State the count of lines in this material that hold the string "down" and add nothing.

*DATASET SECTION:*
----------------------------------------
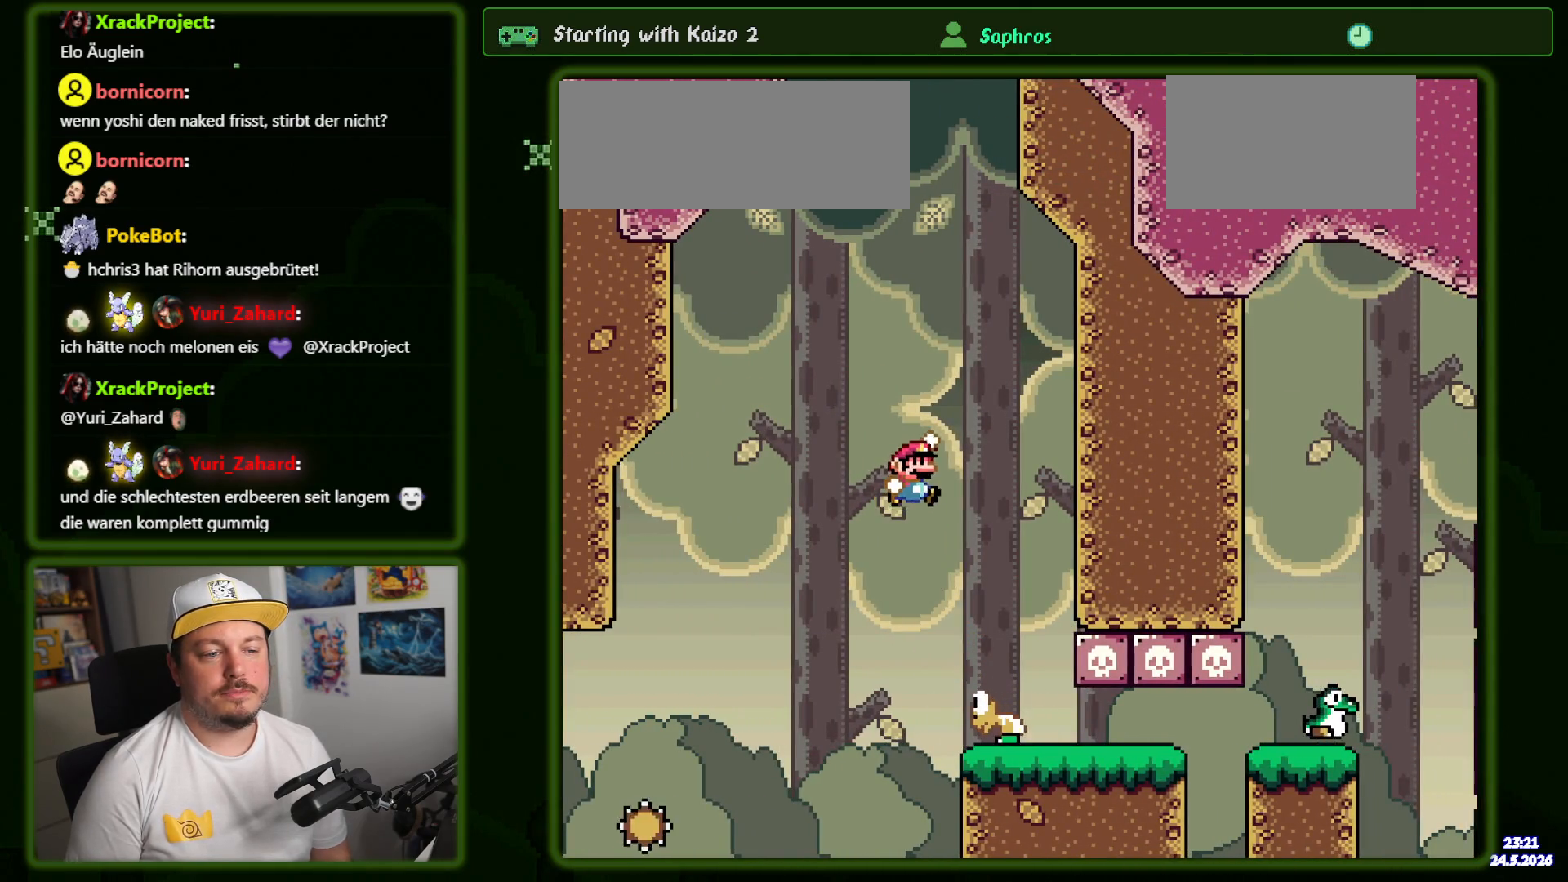
{"buttons": ["B", "Y", "DPAD_RIGHT"], "events": [[117, "DPAD_RIGHT", "down"]]}
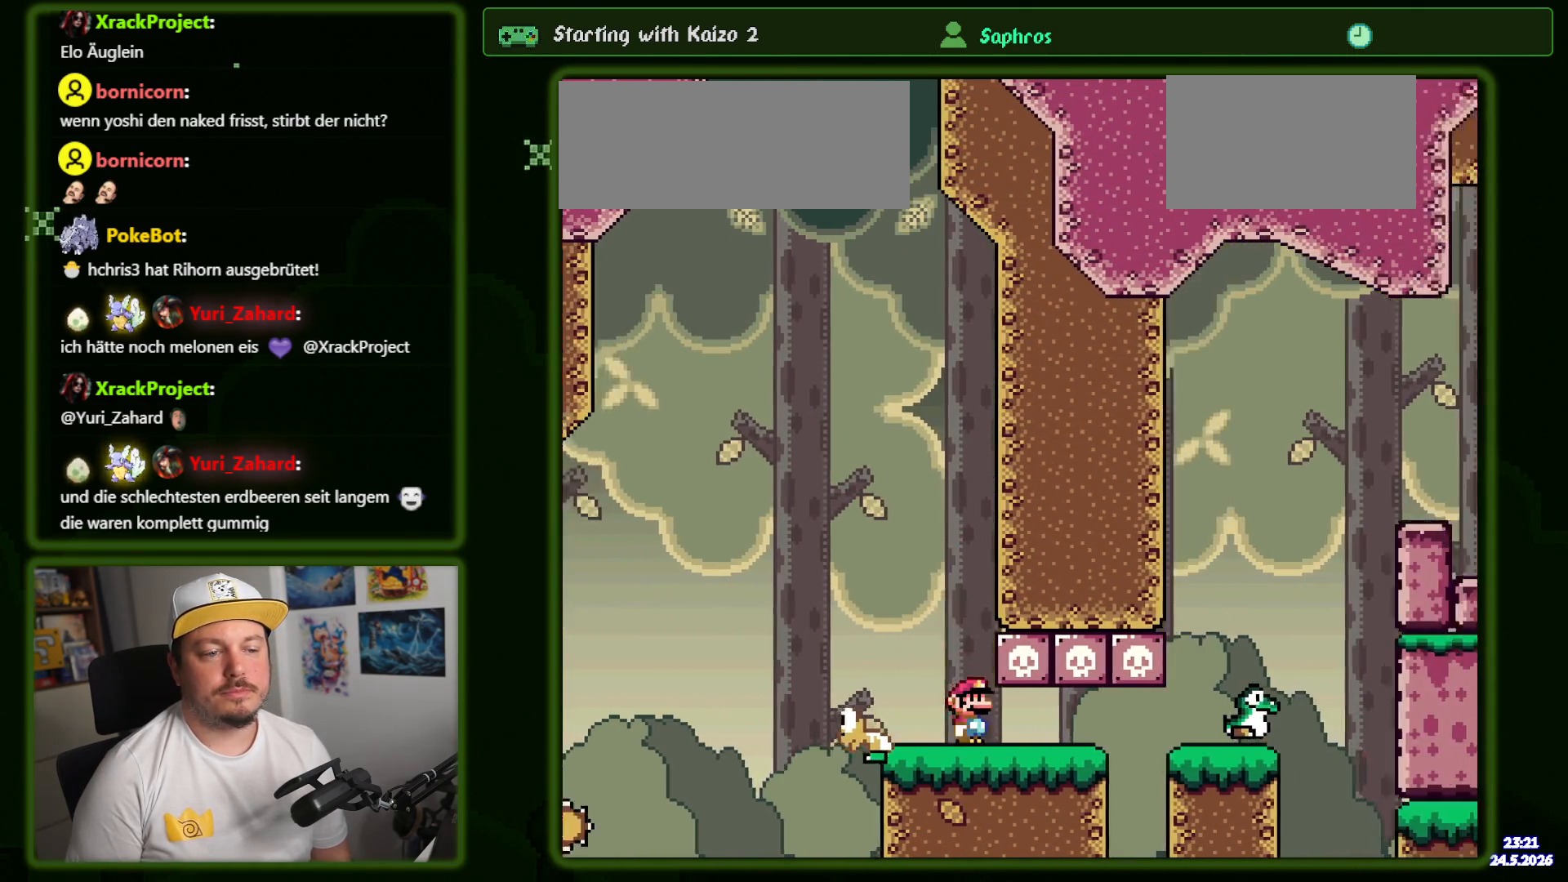
{"buttons": ["Y", "DPAD_RIGHT"], "events": [[484, "B", "up"]]}
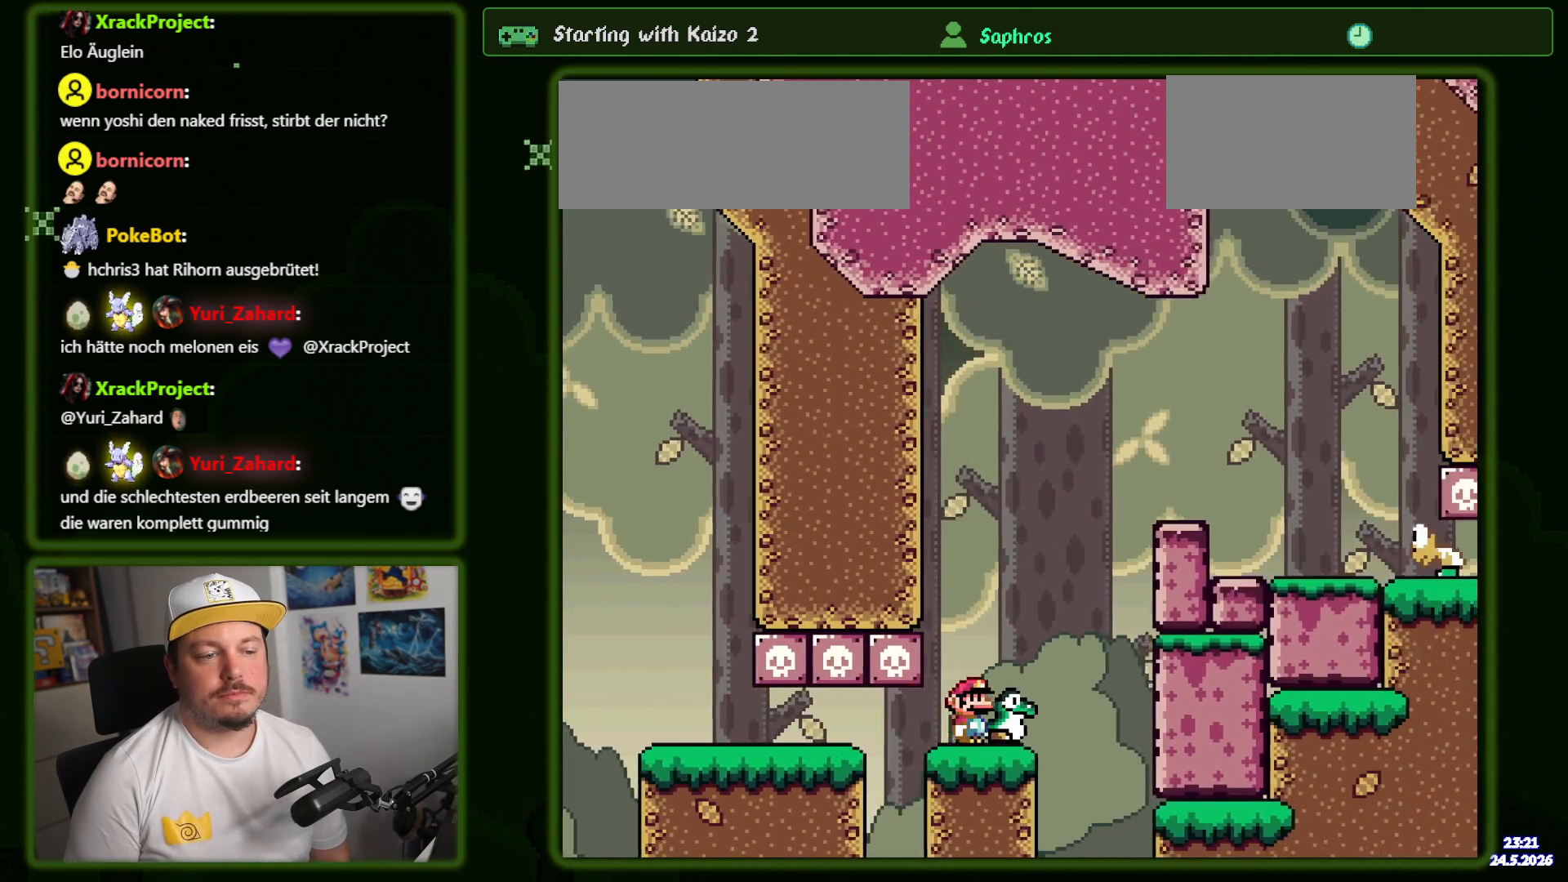
{"buttons": ["Y", "DPAD_RIGHT"], "events": [[67, "B", "down"], [367, "B", "up"]]}
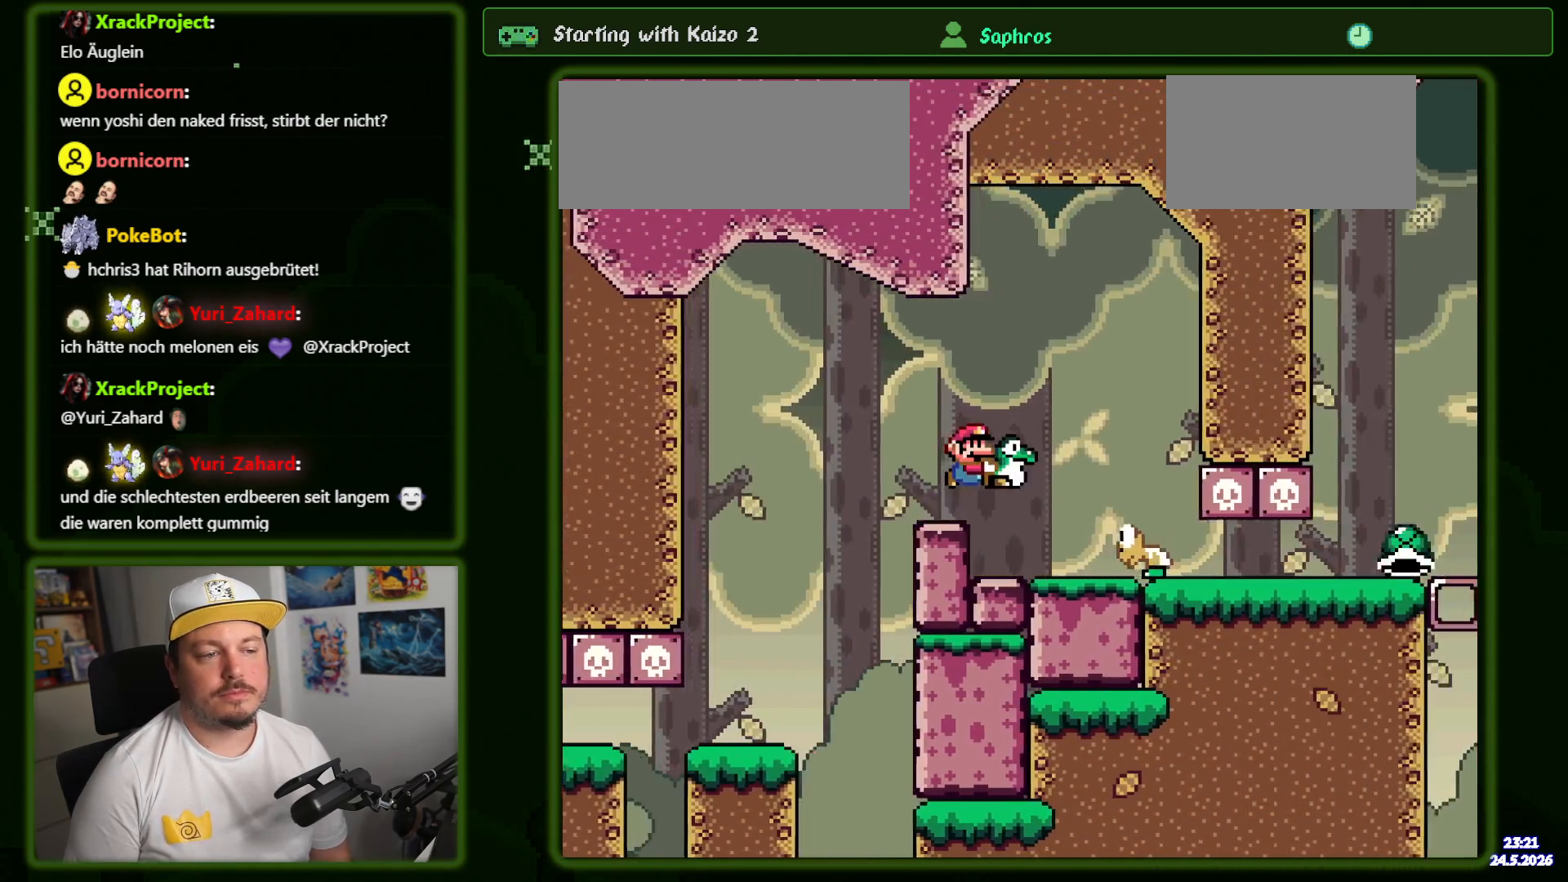
{"buttons": ["B", "Y"], "events": [[200, "DPAD_RIGHT", "up"], [234, "B", "down"], [234, "DPAD_LEFT", "down"], [400, "DPAD_LEFT", "up"]]}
----------------------------------------
*ANSWER BELOW:*
3